Para o ministro das Minas e Energia, Bento Albuquerque, o Ilumina Pantanal é uma "recompensa", uma mostra do quão são importantes as políticas públicas. "É um programa de inclusão social tão importante para essas localidades que estão isoladas. Eu estou muito feliz, estou recebendo um verdadeiro presente, uma recompensa por esse programa que já traz tantos benefícios".

O ministro apontou ainda que tem dentro do planejamento executado pela pasta cresce em importância o uso das fontes renováveis na matriz energética do país, como a energia solar, a eólica e a biomassa. "São muito importantes, ainda mais nesse período de escassez hídrica. Essas fontes são fundamentais para que a sociedade brasileira tenha segurança energética".

O governador Reinaldo Azambuja (PSDB), por sua vez, ressaltou que a chegada da energia elétrica ao Pantanal é uma conquista histórica. "Energia no Pantanal há muitos anos era falada e sonhada por muitos. Nós que temos esse bem de consumo muitas vezes não entendemos o valor que tem a energia elétrica. Esse projeto é um ganho extremamente importante para todos nós de Mato Grosso do Sul, mas especialmente ao homem e a mulher pantaneira, pelo esforço que fazem para preservar esse bioma".

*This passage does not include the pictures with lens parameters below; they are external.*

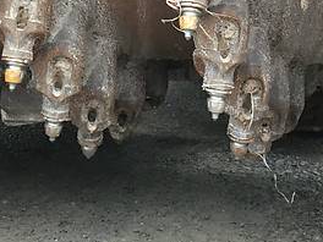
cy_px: -48
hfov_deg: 22.2
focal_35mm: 88
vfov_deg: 16.1
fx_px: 821
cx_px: 117
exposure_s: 1/33
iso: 50
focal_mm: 4.2
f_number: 2.2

Para o presidente do sindicato rural de Corumbá, Luciano Aguilar, a univesalização é uma conquista para o produtor pantaneiro, que sempre lutou pela chegada da energia, além de buscar sempre a melhoria da infraestrutura local. Ele destaca que a chegada da eletricidade vai facilitar até mesmo o combate aos incêndios florestais, ao possiblitar uma rápida comunicação entre os moradores da região e a cidade.

Cliente convencional
Héber Selvo diz que o pantaneiro que é beneficiado com o projeto é um cliente convencional da empresa, tanto que pode usufruir, por exemplo do benefício da tarifa social. Ele diz que após a implantação do kit, a própria empresa se encarrega de fazer uma instalação primaria na casa da família, com três lâmpadas de LED e duas tomadas.

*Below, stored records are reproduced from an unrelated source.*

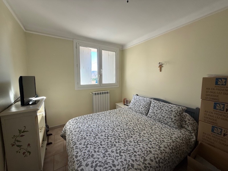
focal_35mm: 14
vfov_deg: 85.7
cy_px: 86
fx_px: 92
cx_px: 114
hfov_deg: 102.1
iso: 125
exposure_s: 1/99
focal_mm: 2.22
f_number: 2.2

O valor da conta pode variar, conforme ele, se a família for beneficiária da tarifa social de R$ 35 até cerca de R$ 60, se o consumidor for um produtor rural.

Se a família for indígena ou quilombola e contar com a tarifa social, o desconto pode chegar a 100% do valor da conta.

Custo e cronograma
O custo de cada kit é de aproximadamente R$ 64 mil e 60% é custeado pelo Programa Luz para Todos, do Ministério das Minas e Energia. Além da Energisa, são parceiros do projeto o governo de Mato Grosso do Sul, a Agência Nacional de Energia Elétrica (Aneel), Eletrobrás e o Ministério das Minas e Energia.

Ao todo, a Energisa e o Governo Federal estão investindo R$ 134 milhões no projeto. O investimento é 80,86% menor do que se a eletrificação fosse feita com o sistema convencional.

O projeto piloto foi iniciado em 2018 com 23 instalações nas mais variadas regiões do Pantanal, atendendo a 22 famílias e uma escola.

Até dezembro a Energisa pretende beneficiar 1.359 famílias com a iniciativa, atingindo a meta total do programa, 2.090 famílias espalhadas por uma área de 92 mil quilômetros quadrados em Corumbá, Aquidauana, Coxim, Ladário, Porto Murtinho, Rio Verde de Mato Grosso e Miranda, até abril de 2022.

Esta tecnologia, desenvolvida dentro do projeto Ilumina Pantanal será utilizada para o Programa Mais Luz para a Amazônia (MLpA), que vai atender a 30.745 unidades consumidoras até 2026 nos estados do Acre, Rondônia, Mato Grosso e Tocantins.